→ Page extract:
/---

I have long been amused (and somewhat confused) by certain bizarre conservative rallying cries. At political rallies you’ll hear people chanting “USA” and cheering for low taxes, as would be expected. But then they wildly explode when the politician says the words … tort reform? It’s like some magical incantation that is only understood by those who are members of the tribe. The literal term can’t possibly be meaningful to most people unless they think this has something to do with baked goods. Yet they scream and shout in a near frenzy at the mere mention of the phrase. It’s clearly Pavlovian talk radio conditioning.

This past election I noticed a new catch phrase. The minute a conservative breathes the word “card check,” his or her supporters completely lose their minds. When he ratchets it up saying “lose your right to a secret ballot” they come completely unhinged with even more energy than they unleash when someone says “we’re going to beat the terrorists.” It’s just weird.

Obviously the right, through the Chamber of Commerce and other business entities are working hard to prime the public to be hostile to unions being able to organize by simply having people sign up instead of requiring on-site elections in front of the boss, which is the purpose of the Employee Free Choice Act or “card check.” Here’s a set of talking points, easily obtained through Mr Google from the Associated Builders and Contractors. It features all the usual nonsense (the most hilariously hypocritical being the notion that they believe one should have the same freedom on the job that one has in civic life. Hah!) But even though it makes no sense, it gives people a way to talk about something that’s rather difficult to explain.

But where does the passion come from? How do you get people to really feel that it’s important to stop unions from getting people to do a simple opt-in? “Pollster” Frank Luntz speaking to the Chamber of Commerce in Las Vegas last week, makes it clear:

“I’m afraid for employees if it passes,” Luntz said. “The level of intimidation and coercion would be unprecedented. Workers are about to lose their most important right (a secret vote). I’m very angry with the business community for not saying more about it.”

It’s the victimization, stupid,as this post from the National Right To Work web site vividly illustrates:

I had a friend in California who grew up in Michigan. His father was a UAW local official. He remembered vividly being in a coffee shop with his family one day. The guy in the next booth made some remark to a companion that was uncomplimentary to the union–and my friend’s father instinctively swung his coffee mug around and shattered it on this guy’s jaw.

There’s a long and ugly, bloody, deadly history of corporations and labor unions fighting it out in the nineteenth and early twentieth centuries. There’s plenty of evil that was done by both sides. But this is not the situation today–not even close. Labor violence today is almost entirely by labor unions. I can easily believe that the reason that the AFL-CIO wants to “streamline” the process is that they are intimidating workers into signing authorization cards–and don’t dare risk a secret ballot.

(He doesn’t cite any specific examples of recent union violence, but then he may think “The Sopranos” was an HBO documentary series. ) This is obviously another example of the right’s post modernist inversion — these on site elections are often exercises in intimidation by management to keep the union from organizing.

\---

→ Stored data:
/---

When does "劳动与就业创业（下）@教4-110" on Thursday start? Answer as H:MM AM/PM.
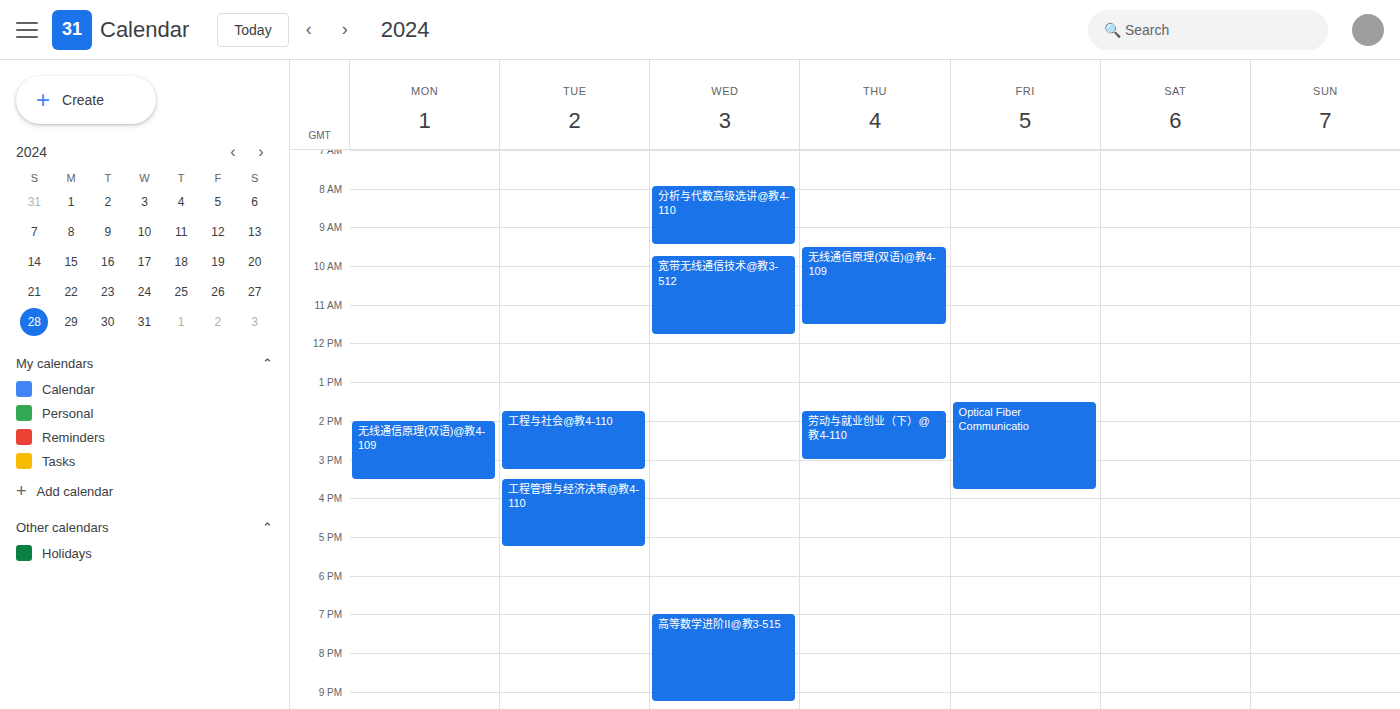
1:45 PM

\---

→ Problem set:
1. In the post about conservative rallying cries and card check, where was Frank Luntz speaking to the Chamber of Commerce?
2. Pick up the post about conservative rallying cries and card check after its final sentence and keep writing in the same voice.

→ Task-by-task answers:
1. Las Vegas

2.
Thomas Frank has an op-ed in the Wall Street Journal this morning that lays out the real framework of this debate:

During the campaign, you will recall, the debate over card check was supposed to be about principle, about democracy, about the sacredness of the secret ballot. However, as I pointed out a few months ago, union-certification elections often don’t meet the most basic democratic requirements. Supervisors routinely hold captive-audience meetings with workers in preparation for elections; management commonly threatens to close up shop if the union wins; antiunion employees are frequently rewarded and pro-union employees are sometimes fired.

So it may not surprise you to learn that democracy isn’t really the main concern of card-check’s opponents. It’s unions themselves. Changing the rules will make it easier to organize them.

[…]

Card check is about power. Management has it, workers don’t, and business doesn’t want that to change. Consider the remarks made by Wal-Mart CEO Lee Scott at an analyst meeting on Oct. 28, when he was asked about the possible coming of card check: “We like driving the car and we’re not going to give the steering wheel to anybody but us.”

That last, as Perlstein points out here, puts the lie to the absurdity that these businesses are fighting for their employees’ constitutional right to a secret ballot.

And it’s true that there is a lot of violent rhetoric around this subject — but it isn’t coming from the unions. Frank continues:

“This is the demise of a civilization,” moaned Bernie Marcus, cofounder and former CEO of The Home Depot, during an Oct. 17 conference call about card check. “This is how a civilization disappears. I’m sitting here as an elder statesman, and I’m watching this happen, and I don’t believe it.”

Mr. Marcus sketched out the doomsday scenario for his listeners, with unions going after what he called the “low hanging fruit” and proceeding to organize workers in industry after industry. He had taken it upon himself to notify the nation’s CEOs of the danger, but they were not yet grabbing their guns. “This is as important as anything that’s ever happened to these companies. And they’re not reacting, and they’re not fighting. The old time fighters are gone.”

But in the class war, as in the real deal, there are always ways of motivating the yellow. “If a retailer has not gotten involved with this, if he has not spent money on this election, if he has not sent money to Norm Coleman and these other guys,” Mr. Marcus said, apparently referring to Republican senators facing tough re-election fights, then those retailers “should be shot; should be thrown out of their goddamn jobs.”

Mr. Marcus may snarl, but he doesn’t bark. His is the voice of a business class rediscovering its ancestral zeal for combat. Liberals should take heed. If they thought the “Harry and Louise” campaign that sank Hillary Clinton’s health-care reform was dirty, they should know they ain’t seen nothing yet.

It looks that way. The economic crisis, particularly the Big 3 meltdown, is offering the right what they see as a new opportunity to break unions and destroy any advances workers might have expected under a progressive government. They may be temporarily in disarray politically, but the right never forgets their primary mission — protecting the wealthy. And they are very good at advancing that agenda whether in the majority or the minority. Under the Shock Doctrine, they have a perfect opportunity to end the union movement in America and they’ll certainly do their best to take advantage of the moment.